Florida Attorney General Bill McCollum appears in nearly every frame of a 30-second, widely run commercial warning parents and children about sex offenders online.

''This ad needed a message. It needed a messenger,'' he said Thursday. ``It couldn't be just done with words.''

But Gov. Charlie Crist and Chief Financial Officer Alex Sink -- whose public service announcements were nominated for regional Emmy awards last year -- stayed out of the ads. And unlike McCollum, a Republican who hired his 2006 campaign media consultant to produce and air his ad, Crist and Sink sought competitive bids for the ad contracts.

''CFO Sink wanted to make sure Floridians were getting the best deal possible, so she required a competitive bidding process,'' said Kyra Jennings, a spokeswoman for the Democratic officeholder. ``There's also a big distinction from the attorney general's ads in that they feature him so prominently.''

McCollum's $1.4 million media blitz has become a target for the Florida Democratic Party, which says the ads cross the line from public service announcements into political commercials. Party spokesman Eric Jotkoff singled out a $550 expenditure for makeup among the production costs.

-.-.-

Task requirements -
a. Summarize the article on Bill McCollum's sex-offender ad in two sentences.
b. Carry the article on Bill McCollum's sex-offender ad forward from its last sentence.
The records that come after this aren't needed for anything asked here.

-.-.-

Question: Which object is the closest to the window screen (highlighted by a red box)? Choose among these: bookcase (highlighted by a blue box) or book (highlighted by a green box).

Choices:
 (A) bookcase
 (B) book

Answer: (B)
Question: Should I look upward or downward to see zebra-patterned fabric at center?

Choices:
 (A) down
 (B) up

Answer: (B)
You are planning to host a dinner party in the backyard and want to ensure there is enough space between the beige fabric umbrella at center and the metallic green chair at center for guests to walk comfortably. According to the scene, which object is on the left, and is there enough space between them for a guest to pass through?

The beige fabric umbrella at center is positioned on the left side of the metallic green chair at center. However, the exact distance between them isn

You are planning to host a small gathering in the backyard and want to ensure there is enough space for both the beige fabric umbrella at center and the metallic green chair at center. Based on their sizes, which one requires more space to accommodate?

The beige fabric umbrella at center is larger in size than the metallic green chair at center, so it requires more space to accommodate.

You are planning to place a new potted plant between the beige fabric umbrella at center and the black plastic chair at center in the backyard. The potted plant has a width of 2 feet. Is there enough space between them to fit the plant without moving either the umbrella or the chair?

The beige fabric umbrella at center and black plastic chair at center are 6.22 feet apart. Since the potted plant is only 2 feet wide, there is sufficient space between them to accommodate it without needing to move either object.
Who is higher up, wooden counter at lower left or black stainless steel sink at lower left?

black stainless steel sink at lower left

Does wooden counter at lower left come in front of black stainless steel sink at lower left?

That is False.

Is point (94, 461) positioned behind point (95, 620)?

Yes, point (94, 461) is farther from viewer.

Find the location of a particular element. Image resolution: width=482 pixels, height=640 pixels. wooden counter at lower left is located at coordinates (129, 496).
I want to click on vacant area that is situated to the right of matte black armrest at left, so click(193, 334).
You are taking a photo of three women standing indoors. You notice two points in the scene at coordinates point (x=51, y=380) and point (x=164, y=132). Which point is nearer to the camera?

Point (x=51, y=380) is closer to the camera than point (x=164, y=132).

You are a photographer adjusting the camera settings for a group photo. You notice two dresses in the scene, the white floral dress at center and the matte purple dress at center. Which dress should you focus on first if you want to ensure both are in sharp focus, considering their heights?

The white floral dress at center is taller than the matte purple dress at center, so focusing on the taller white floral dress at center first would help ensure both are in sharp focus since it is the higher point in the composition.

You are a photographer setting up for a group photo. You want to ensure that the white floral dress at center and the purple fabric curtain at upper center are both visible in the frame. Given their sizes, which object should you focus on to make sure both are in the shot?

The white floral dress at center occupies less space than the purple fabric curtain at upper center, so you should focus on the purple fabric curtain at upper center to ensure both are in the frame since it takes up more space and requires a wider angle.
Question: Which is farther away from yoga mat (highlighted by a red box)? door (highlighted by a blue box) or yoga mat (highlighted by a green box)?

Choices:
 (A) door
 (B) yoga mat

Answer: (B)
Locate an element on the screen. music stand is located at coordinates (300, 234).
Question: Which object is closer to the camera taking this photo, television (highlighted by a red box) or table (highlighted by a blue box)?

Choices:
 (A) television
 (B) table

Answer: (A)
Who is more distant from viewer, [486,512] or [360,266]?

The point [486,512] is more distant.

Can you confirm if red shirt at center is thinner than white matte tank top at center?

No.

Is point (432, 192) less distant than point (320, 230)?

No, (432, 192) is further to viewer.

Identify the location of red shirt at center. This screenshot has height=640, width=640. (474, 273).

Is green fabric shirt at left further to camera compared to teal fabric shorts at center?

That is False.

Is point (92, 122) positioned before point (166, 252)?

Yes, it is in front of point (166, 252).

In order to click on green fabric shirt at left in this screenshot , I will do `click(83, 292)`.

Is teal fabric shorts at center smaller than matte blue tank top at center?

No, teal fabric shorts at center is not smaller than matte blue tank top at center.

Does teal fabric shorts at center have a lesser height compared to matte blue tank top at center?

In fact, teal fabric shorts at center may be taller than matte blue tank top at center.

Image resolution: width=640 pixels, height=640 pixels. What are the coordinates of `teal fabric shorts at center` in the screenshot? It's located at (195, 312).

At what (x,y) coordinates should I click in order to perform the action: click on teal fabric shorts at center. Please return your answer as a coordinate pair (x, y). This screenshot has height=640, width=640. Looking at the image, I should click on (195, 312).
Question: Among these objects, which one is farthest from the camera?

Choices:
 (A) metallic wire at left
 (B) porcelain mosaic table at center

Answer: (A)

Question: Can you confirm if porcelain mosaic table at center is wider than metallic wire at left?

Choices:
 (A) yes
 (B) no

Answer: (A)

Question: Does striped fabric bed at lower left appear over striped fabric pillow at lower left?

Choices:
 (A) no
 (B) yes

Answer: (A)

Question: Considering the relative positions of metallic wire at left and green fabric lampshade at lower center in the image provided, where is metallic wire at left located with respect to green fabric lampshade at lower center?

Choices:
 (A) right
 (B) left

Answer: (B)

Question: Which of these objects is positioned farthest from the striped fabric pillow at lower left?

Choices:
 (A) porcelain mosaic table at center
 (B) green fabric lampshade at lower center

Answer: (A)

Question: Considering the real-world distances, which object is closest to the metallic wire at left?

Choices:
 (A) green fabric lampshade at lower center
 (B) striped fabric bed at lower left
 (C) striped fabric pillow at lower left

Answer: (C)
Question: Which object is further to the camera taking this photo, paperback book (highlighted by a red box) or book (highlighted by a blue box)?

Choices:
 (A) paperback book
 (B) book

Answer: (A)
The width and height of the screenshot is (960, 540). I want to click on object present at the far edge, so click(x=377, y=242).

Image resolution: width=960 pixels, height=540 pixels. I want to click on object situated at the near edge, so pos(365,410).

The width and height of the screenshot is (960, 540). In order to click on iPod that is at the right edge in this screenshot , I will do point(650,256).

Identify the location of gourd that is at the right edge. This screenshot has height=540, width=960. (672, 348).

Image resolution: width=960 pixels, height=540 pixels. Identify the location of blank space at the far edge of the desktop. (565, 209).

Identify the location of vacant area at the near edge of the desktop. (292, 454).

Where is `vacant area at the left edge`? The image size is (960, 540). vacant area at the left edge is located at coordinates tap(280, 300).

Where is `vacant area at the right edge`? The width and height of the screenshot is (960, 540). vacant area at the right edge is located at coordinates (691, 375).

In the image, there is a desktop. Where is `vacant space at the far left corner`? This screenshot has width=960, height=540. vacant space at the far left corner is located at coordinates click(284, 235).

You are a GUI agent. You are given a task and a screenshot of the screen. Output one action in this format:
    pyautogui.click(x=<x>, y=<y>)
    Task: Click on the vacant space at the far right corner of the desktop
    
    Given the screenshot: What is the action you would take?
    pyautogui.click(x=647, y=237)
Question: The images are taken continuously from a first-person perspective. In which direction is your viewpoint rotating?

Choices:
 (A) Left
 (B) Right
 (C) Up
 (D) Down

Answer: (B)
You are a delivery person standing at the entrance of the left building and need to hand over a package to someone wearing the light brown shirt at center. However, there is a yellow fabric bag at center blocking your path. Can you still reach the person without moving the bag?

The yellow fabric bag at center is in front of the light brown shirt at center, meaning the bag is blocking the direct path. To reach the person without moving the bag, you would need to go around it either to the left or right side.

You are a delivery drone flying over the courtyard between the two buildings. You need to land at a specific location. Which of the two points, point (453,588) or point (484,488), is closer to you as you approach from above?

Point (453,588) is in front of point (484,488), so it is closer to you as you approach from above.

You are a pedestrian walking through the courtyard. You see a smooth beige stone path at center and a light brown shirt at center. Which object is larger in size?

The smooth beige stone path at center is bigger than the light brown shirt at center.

-.-.-

Response list -
a. Florida Attorney General Bill McCollum appears in nearly every frame of a widely run ad warning about online sex offenders, which his 2006 campaign media consultant was hired to produce and air. Gov. Charlie Crist and CFO Alex Sink stayed out of their own ads and sought competitive bids, and the Florida Democratic Party says McCollum's $1.4 million effort crosses into political commercials, singling out a $550 makeup expense.

b.
''While the attorney general claims that this ad campaign was about promoting public safety, it shouldn't take a $550 makeup job in a vain attempt to make him look good politically,'' he said.

McCollum is expected to run for reelection in 2010, though he may run for governor if Crist does not seek another term. Asked about the makeup after he did a cybercrime presentation at Westpine Middle School in Sunrise, McCollum said, ``I didn't know how much the makeup artist costs. It's a package . . . the makeup comes with it.''

In his most extensive comments on the ads since The Miami Herald wrote about them last week, McCollum emphasized that they were bought not with tax dollars, but with money from settlements with companies accused of hiding the costs of cellphone services. The ads run by Crist and Sink were funded with taxpayer money.

McCollum said he hired his former campaign consultant, Chris Mottola, because the state's competitive bidding process was ''very slow, very complicated.'' He cited an exemption in state law that allows him to use a no-bid contract for ``artistic services.''

The ad shows McCollum speaking directly to the camera about the dangers of Internet sex predators, with children walking school hallways and using a laptop in the background.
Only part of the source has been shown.